■ **DATASET RECORDS**:
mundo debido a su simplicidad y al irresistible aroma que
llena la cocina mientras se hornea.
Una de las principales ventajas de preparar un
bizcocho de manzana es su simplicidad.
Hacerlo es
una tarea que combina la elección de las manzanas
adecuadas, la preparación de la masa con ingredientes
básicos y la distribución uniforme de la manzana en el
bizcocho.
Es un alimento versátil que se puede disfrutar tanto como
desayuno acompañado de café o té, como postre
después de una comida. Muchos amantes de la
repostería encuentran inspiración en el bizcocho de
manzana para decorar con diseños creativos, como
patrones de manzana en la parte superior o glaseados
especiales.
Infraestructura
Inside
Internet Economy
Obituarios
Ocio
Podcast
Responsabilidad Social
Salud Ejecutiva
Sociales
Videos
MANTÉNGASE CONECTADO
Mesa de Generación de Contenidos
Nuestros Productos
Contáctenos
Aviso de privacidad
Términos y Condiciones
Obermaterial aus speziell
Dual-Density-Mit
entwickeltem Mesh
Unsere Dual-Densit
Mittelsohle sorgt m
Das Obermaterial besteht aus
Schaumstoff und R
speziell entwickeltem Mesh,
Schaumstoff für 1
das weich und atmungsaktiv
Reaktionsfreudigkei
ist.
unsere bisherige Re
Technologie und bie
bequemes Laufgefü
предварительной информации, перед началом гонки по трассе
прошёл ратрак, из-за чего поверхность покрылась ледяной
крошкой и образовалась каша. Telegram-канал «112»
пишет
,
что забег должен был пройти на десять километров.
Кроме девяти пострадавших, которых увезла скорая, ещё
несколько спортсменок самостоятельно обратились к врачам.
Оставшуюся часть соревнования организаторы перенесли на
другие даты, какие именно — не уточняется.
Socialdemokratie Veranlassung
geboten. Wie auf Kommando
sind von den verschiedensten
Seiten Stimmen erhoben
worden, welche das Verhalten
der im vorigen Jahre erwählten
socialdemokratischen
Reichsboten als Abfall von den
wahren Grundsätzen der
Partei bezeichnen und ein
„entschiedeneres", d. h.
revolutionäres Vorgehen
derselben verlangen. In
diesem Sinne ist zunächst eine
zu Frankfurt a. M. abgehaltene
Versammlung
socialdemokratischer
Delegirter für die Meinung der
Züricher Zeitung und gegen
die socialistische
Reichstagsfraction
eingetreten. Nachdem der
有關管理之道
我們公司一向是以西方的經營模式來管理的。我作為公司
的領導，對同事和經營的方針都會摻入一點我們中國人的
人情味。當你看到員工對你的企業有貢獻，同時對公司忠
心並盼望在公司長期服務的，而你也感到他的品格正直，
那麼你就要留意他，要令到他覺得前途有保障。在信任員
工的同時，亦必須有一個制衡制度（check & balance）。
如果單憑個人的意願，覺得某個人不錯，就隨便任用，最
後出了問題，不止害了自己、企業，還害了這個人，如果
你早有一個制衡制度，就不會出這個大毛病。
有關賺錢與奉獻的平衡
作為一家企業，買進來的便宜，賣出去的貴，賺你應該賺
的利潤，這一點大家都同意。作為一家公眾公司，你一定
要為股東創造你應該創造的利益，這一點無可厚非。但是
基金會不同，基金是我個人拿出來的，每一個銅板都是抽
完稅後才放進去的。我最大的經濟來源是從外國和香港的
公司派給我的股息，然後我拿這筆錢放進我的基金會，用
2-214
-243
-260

■ **WHAT IS NEEDED**: Would you report every line of the entries above containing the word "Schaumstoff"?

■ **TASK ANSWER**:
Schaumstoff und R
Schaumstoff für 1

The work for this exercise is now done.